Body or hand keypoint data
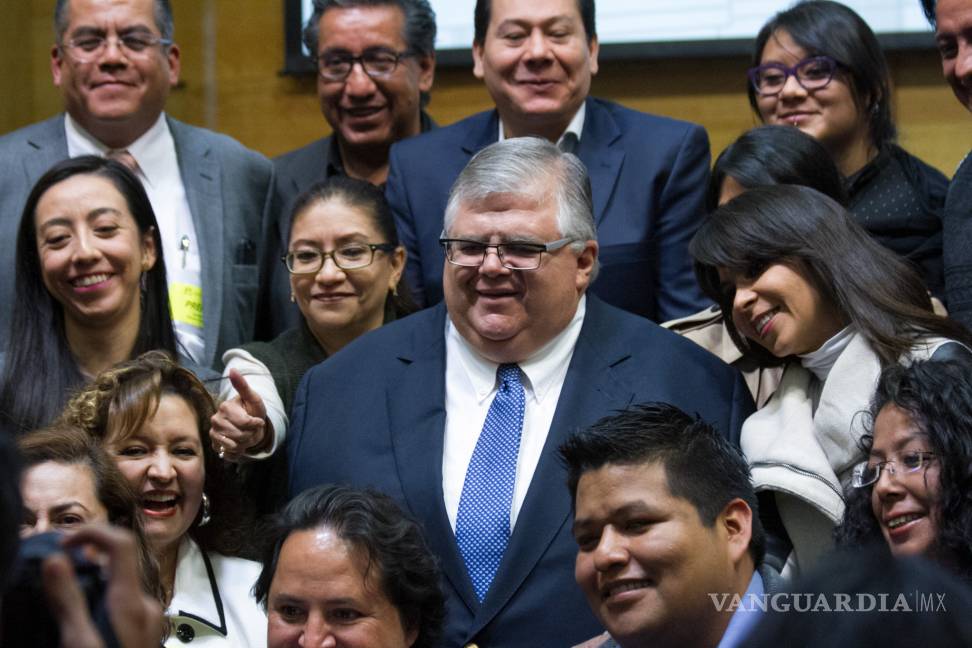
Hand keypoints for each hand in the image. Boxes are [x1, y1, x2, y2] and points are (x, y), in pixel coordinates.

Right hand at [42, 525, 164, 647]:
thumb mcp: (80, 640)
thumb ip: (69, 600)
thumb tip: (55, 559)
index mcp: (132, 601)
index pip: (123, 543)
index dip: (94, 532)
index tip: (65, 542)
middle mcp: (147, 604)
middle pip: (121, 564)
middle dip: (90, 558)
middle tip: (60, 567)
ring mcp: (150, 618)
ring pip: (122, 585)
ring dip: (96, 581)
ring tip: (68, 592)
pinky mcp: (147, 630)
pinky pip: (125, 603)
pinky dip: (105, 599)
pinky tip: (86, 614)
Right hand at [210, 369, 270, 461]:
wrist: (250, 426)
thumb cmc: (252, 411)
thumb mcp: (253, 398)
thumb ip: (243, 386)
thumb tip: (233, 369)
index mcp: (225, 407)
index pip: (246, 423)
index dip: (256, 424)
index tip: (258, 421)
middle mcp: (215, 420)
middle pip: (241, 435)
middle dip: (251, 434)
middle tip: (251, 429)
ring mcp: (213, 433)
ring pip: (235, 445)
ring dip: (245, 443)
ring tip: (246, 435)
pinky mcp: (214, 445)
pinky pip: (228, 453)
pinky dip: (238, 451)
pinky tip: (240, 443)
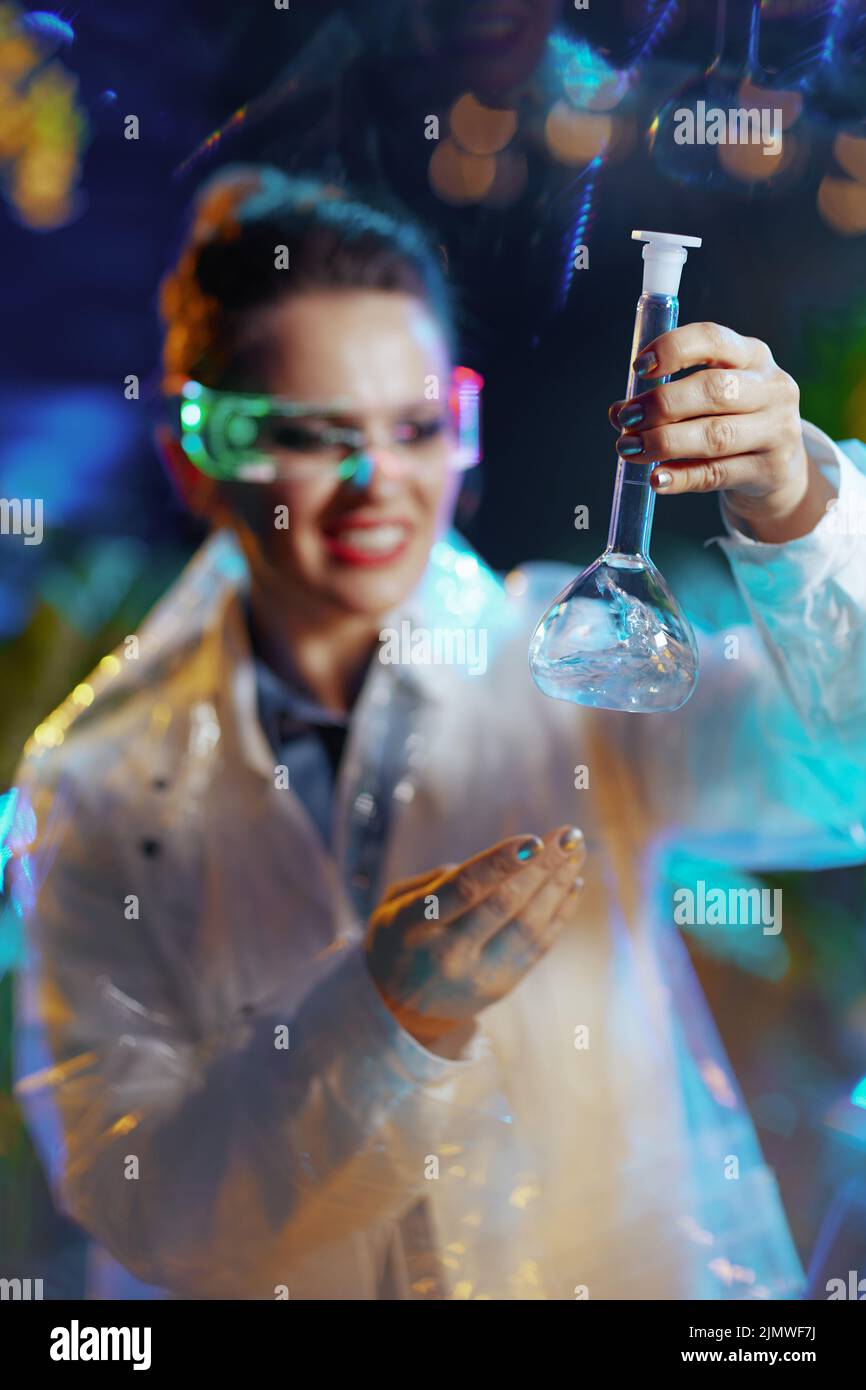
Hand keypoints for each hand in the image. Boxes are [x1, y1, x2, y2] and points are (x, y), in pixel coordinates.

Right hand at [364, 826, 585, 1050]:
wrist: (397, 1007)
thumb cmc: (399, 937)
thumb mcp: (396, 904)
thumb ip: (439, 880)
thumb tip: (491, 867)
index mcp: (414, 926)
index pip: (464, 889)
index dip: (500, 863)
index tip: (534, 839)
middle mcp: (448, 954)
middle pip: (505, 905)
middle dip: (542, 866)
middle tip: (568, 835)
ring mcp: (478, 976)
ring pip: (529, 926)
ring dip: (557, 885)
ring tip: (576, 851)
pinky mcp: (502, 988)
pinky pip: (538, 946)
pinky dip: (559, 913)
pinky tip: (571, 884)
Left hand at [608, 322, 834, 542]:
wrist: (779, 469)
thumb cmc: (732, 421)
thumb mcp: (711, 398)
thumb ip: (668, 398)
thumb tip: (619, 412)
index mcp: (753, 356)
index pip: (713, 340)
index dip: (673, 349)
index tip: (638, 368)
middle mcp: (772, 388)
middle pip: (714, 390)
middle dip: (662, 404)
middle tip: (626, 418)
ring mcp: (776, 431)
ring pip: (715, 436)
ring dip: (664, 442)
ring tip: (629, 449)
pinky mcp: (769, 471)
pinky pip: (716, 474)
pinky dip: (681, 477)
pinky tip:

=== What the exercise asks ===
The copy should begin at the line containing "index mcp: (132, 601)" and end at the last line of the data above; please restate those lines word for word without the pictures.

=== Exercise solution ===
index mcp: (132, 601)
index pip: (123, 543)
index dip: (94, 532)
index tip: (65, 542)
middle mcp: (147, 604)
middle pip: (121, 564)
middle dip: (90, 558)
middle tip: (60, 567)
ring mcp: (150, 618)
ring pip: (122, 585)
ring dip: (96, 581)
ring tip: (68, 592)
pinky mcp: (147, 630)
pinky pip: (125, 603)
pinky dip: (105, 599)
pinky tip: (86, 614)
Right hand at [210, 369, 270, 461]:
wrist: (250, 426)
thumb cmc: (252, 411)
thumb mcp: (253, 398)
thumb ip: (243, 386)
thumb tip: (233, 369)
index mcp: (225, 407)
index pip: (246, 423)
index dip: (256, 424)
index tip: (258, 421)
middle mcp: (215, 420)
middle pip: (241, 435)
middle dip: (251, 434)
middle tip: (251, 429)
ring mcp: (213, 433)
ring pip: (235, 445)
ring dip: (245, 443)
ring tip: (246, 435)
pinky mcp: (214, 445)
pinky pip: (228, 453)
pinky dip: (238, 451)
pinky tip: (240, 443)
Hand keypoints for each hand in the image. Boxes are [x1, y1, x2, y2] and points are (x, y), in pixel coordinates.

Right hand at [364, 826, 585, 1050]:
wrist: (397, 1007)
thumb cmc: (399, 937)
thumb mcp: (396, 904)
thumb ip: (439, 880)
thumb tip: (491, 867)
index mcp: (414, 926)
index pip: (464, 889)
index dip: (500, 863)
index tip: (534, 839)
middle mcp: (448, 954)
middle pip: (505, 905)
middle dip: (542, 866)
middle tip: (568, 835)
ring mcp: (478, 976)
ring pip: (529, 926)
ring dip: (557, 885)
ring tip: (576, 851)
pinky mcp: (502, 988)
pinky pip: (538, 946)
pinky dip: (559, 913)
pinky tip: (571, 884)
Left hand at [608, 322, 834, 542]:
wrist: (779, 469)
thumb cmc: (732, 421)
thumb mcp: (711, 398)
thumb ip: (668, 398)
thumb tip: (619, 412)
index mcp: (753, 356)
index pip: (713, 340)
index dip: (673, 349)
index tip: (638, 368)
middle mcp: (772, 388)
middle pip: (714, 390)
middle dip: (662, 404)
middle tip: (626, 418)
ring mcp: (776, 431)
ring pip: (715, 436)
ring dip: (664, 442)
ring tip: (629, 449)
pinky mcp: (769, 471)
pinky pip: (716, 474)
pinky dip: (681, 477)
pinky tip:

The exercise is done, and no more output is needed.